The Pamphlet Collection of Sir Robert Stout: Volume 49
During the year just closed the American people have had their thoughts turned with new interest to the meaning and value of the institution of Sunday. The action of the Centennial Commissioners in keeping the International Exhibition, at Philadelphia, closed to the public on the first day of the week (though opening it to a few select guests), has awakened the inquiry in many minds that never before harbored it, whether the Sabbath was made for man or man for the Sabbath. Most visitors at the great Exhibition, compelled to admire the excellent order that always prevailed, and comparing the moral opportunities within the enclosure with those along the streets outside, must have been led to ask, Wherein would have consisted the wrong in opening such a place on that day? Education, morality, justice, humanity, alike would seem to plead for the opening. What kept the gates shut? This is a question that brings under review the whole subject of Sunday-observance. What are the grounds of the traditional belief and custom, so powerful in our country, with regard to the first day of the week? and are there not rational and beneficent uses to which the day is not now given ?
The essays here printed were delivered in a recent convention of the Free Religious Association, called page iv specially to consider the question, "How shall we keep Sunday?" and are believed to be an important contribution towards the solution of this question. They were prepared by different authors, yet take the subject up in a sequence that is both historical and logical, as will be seen by their respective topics, and present a connected argument.

##########

#### [What needs to be done]
From the passage on Sunday observance, copy word for word the part that begins with "The essays here" and ends with "a connected argument.".

#### [Entries supplied]
##########

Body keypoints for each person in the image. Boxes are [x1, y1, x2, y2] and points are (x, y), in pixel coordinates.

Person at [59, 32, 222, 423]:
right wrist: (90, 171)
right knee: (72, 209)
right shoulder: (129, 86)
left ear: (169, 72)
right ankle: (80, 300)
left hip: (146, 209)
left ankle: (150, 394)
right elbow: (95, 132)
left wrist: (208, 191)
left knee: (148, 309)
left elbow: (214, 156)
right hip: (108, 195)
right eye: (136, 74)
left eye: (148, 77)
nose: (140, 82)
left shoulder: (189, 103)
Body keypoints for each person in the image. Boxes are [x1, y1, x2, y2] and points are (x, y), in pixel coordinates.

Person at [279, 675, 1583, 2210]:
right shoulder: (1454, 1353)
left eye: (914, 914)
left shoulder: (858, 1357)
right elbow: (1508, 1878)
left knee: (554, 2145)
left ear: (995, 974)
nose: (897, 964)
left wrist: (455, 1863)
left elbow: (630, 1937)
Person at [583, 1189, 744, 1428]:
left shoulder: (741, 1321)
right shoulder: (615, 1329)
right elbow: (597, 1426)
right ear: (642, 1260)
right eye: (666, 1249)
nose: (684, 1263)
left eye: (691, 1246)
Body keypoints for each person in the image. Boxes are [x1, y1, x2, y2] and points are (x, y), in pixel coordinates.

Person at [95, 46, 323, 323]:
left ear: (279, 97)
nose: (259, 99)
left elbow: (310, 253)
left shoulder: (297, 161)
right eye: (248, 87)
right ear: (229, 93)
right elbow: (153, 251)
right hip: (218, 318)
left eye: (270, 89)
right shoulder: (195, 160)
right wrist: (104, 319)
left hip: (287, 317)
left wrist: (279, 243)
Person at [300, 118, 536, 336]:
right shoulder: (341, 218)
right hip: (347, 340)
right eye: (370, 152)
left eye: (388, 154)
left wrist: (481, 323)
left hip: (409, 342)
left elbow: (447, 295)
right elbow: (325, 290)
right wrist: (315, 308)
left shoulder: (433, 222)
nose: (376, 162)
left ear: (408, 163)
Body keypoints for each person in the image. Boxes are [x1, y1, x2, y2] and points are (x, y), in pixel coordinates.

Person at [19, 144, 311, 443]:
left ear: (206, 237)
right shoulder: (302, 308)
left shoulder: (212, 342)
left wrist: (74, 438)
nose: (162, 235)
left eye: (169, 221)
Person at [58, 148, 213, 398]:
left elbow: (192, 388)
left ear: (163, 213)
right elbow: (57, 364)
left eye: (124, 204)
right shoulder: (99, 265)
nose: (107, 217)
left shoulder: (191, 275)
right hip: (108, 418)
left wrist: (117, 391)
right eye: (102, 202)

##########

#### [Result of this task]
The essays here printed were delivered in a recent convention of the Free Religious Association, called page iv specially to consider the question, "How shall we keep Sunday?" and are believed to be an important contribution towards the solution of this question. They were prepared by different authors, yet take the subject up in a sequence that is both historical and logical, as will be seen by their respective topics, and present a connected argument.